Gatland played down a debate over a first-half penalty by Hook that was disallowed but looked as if it had dissected the uprights.

Asked whether Wayne Barnes, the English referee, should have consulted the television match official, Gatland said: "Yes. They've got the technology.

"But you take the good with the bad. We missed a drop goal in front of the posts and James [Hook] missed a penalty that could have won us the game.

"That's the drama of sport. It's not always predictable."

Sean Edwards, the assistant coach, is confident Wales can bounce back.

"They're young, fit and have got no fear," he said.

"This situation we found ourselves in is an opportunity to show our true character."

Peter de Villiers, the South Africa coach, played down concerns over his side's performance, saying a positive result was the only thing that mattered.

"What a brilliant start for us," de Villiers said. "We always knew it was probably going to be tough.

"It was very hard. I enjoyed this one. They never allowed us to get going.

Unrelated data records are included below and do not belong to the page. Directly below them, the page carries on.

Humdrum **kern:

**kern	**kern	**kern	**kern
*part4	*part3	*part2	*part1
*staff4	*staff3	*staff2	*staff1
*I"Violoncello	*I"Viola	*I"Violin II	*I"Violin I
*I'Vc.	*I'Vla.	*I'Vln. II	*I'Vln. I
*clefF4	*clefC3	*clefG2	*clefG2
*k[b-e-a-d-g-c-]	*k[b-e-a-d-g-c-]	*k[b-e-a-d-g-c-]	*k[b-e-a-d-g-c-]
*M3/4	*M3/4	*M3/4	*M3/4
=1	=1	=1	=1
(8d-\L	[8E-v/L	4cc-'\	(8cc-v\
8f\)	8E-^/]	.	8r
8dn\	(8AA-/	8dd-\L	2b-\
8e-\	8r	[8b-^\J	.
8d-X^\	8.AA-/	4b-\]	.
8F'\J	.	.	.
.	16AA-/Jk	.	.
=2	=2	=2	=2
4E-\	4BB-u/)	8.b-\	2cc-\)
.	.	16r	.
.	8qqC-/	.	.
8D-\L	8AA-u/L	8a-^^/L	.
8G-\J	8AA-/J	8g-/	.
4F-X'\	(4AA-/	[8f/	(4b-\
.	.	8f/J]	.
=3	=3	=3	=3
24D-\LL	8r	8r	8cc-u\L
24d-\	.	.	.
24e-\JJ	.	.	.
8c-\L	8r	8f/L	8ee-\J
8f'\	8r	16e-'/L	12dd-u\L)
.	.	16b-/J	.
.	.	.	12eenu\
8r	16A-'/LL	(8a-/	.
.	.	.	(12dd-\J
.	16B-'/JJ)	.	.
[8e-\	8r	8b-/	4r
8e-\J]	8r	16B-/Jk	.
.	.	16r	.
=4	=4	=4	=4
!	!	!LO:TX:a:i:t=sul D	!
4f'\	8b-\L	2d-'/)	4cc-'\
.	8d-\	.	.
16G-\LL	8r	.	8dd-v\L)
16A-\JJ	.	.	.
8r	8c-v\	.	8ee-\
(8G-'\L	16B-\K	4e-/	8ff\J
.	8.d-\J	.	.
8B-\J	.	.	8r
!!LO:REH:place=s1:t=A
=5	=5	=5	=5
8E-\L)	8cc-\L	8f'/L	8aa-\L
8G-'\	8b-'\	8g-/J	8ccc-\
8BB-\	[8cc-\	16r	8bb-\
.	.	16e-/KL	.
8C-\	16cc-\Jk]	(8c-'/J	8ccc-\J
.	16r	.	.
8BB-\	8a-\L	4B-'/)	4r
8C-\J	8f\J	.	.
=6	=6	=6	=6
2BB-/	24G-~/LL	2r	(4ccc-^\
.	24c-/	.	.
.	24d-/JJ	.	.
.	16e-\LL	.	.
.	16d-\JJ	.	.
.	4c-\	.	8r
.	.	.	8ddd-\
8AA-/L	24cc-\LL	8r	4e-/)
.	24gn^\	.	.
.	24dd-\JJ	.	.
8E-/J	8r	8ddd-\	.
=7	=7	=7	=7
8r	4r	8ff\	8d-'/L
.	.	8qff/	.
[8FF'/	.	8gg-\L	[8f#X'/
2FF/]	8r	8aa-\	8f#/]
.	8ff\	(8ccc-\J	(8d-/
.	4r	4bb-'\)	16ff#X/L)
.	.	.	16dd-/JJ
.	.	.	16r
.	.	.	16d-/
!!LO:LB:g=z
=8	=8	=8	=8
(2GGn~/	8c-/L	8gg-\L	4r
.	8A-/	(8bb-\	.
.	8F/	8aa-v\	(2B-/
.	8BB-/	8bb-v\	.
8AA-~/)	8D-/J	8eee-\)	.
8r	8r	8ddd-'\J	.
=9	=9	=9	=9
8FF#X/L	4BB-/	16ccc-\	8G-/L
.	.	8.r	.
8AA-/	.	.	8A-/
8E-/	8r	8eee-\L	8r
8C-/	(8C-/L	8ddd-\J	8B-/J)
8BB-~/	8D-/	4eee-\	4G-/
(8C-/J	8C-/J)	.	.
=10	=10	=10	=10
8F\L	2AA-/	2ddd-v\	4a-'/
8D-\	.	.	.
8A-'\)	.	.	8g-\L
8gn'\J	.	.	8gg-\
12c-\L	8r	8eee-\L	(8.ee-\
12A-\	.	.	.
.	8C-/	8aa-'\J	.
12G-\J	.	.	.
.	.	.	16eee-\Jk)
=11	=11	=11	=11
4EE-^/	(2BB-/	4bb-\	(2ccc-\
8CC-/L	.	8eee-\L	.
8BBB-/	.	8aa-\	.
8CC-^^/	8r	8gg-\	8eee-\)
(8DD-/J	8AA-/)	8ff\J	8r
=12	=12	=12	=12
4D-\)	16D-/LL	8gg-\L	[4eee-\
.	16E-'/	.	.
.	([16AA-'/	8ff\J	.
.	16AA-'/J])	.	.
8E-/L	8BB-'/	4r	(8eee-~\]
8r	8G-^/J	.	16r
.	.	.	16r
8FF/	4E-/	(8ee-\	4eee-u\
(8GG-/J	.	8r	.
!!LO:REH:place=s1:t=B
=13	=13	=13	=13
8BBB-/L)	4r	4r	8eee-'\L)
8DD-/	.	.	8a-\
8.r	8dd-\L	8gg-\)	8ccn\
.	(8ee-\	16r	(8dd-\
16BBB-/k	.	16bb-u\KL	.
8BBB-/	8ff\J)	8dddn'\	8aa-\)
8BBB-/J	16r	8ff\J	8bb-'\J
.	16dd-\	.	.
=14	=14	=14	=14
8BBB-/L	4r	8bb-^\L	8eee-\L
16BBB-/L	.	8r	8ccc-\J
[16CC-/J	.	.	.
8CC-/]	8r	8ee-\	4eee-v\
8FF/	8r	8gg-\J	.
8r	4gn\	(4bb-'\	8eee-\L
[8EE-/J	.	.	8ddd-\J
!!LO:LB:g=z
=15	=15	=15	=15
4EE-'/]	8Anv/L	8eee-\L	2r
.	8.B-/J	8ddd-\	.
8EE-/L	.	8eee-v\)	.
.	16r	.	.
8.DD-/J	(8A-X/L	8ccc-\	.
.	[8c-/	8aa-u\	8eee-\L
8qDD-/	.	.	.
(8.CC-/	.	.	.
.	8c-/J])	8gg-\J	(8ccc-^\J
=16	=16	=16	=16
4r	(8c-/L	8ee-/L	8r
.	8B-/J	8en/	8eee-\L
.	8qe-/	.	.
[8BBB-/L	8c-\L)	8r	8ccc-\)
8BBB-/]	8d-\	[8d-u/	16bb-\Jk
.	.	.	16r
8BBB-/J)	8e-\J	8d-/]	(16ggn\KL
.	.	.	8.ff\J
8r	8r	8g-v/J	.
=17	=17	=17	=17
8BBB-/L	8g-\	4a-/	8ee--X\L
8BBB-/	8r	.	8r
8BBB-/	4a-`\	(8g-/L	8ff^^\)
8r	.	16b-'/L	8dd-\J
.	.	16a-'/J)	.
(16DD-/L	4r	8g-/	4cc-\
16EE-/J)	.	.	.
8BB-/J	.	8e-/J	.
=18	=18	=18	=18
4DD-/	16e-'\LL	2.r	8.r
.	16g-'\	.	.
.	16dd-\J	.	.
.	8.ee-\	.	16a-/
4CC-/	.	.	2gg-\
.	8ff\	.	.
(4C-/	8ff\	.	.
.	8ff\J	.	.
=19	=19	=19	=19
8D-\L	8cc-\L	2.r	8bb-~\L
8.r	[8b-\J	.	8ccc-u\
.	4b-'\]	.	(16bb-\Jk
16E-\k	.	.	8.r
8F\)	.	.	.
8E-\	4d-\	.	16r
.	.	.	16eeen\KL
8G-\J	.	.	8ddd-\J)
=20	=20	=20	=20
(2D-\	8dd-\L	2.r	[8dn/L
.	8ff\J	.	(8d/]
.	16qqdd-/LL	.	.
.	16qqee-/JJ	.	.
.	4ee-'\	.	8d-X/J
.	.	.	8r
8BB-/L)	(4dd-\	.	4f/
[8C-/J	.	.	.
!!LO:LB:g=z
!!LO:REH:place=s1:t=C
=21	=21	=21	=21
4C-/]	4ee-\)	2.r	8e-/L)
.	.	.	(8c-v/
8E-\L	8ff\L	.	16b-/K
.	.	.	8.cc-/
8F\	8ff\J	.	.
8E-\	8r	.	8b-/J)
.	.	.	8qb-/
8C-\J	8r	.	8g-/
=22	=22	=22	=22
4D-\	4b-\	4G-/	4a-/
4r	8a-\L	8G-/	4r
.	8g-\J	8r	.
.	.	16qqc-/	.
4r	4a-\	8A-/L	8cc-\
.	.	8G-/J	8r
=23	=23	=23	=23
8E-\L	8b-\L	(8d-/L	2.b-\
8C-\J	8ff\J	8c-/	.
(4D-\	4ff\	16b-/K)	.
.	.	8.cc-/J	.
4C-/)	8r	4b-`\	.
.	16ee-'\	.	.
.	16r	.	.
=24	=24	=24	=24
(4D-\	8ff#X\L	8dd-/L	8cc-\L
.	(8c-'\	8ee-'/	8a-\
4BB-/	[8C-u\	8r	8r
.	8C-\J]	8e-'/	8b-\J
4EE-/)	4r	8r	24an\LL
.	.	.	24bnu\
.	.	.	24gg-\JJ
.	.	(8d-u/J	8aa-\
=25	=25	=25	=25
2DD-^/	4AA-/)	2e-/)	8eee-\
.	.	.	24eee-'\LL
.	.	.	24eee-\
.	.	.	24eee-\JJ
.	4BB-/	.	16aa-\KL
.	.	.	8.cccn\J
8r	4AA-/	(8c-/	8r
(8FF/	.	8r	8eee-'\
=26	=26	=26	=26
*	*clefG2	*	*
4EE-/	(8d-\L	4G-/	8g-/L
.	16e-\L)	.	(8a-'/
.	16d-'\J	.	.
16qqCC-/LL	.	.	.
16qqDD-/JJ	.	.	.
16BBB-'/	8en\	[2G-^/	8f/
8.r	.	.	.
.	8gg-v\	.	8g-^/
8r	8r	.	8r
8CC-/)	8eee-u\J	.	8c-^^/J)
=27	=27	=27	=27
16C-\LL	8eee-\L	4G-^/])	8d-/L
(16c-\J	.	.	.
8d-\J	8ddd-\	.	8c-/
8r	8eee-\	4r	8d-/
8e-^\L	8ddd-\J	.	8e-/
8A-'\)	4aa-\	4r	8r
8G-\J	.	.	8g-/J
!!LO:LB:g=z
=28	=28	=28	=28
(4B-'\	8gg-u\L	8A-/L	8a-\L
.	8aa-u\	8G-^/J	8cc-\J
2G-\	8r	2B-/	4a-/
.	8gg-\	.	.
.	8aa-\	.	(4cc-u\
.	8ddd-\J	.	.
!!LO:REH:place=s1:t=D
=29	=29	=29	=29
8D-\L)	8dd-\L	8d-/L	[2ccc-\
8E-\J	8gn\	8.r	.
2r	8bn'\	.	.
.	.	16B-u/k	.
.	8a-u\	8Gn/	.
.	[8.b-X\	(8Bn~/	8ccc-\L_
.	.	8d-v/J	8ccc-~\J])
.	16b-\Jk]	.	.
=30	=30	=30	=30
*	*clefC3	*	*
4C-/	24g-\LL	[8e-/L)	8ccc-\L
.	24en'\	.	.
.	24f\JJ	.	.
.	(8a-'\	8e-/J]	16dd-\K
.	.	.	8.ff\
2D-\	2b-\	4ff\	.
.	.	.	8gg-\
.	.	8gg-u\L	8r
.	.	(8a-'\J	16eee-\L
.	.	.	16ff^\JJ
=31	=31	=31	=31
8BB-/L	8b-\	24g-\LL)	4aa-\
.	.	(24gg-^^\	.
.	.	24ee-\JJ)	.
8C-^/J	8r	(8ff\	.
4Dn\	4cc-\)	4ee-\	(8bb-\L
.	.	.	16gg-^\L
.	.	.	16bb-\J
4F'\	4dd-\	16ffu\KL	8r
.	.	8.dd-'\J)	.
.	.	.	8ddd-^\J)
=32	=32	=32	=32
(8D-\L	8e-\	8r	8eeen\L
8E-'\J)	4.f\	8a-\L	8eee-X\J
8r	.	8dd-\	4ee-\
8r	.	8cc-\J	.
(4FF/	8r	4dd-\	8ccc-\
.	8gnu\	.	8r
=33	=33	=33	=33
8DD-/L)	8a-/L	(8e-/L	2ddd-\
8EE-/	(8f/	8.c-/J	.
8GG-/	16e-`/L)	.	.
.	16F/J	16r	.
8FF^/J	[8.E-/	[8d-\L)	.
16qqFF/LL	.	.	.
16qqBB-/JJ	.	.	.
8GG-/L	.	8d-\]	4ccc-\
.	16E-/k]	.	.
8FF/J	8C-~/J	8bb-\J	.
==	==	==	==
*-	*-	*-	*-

"It was a test of character. We came to win the first one, and we achieved that goal."

South Africa suffered a blow when they lost Jean de Villiers, the centre (ribs), halfway through the first half and the lock, Victor Matfield (hamstring), early in the second half to injury.

De Villiers said: "We're very worried about them.

"But we'll do a full assessment over the next 24 hours as we normally do because we want to be completely accurate in those things."

John Smit, the captain, said the weight of expectation from a demanding South African public had led to "extra pressure" on the team, but was left "delighted" by the result.

"The tournament's about only one thing. It's only about results in the World Cup," he said.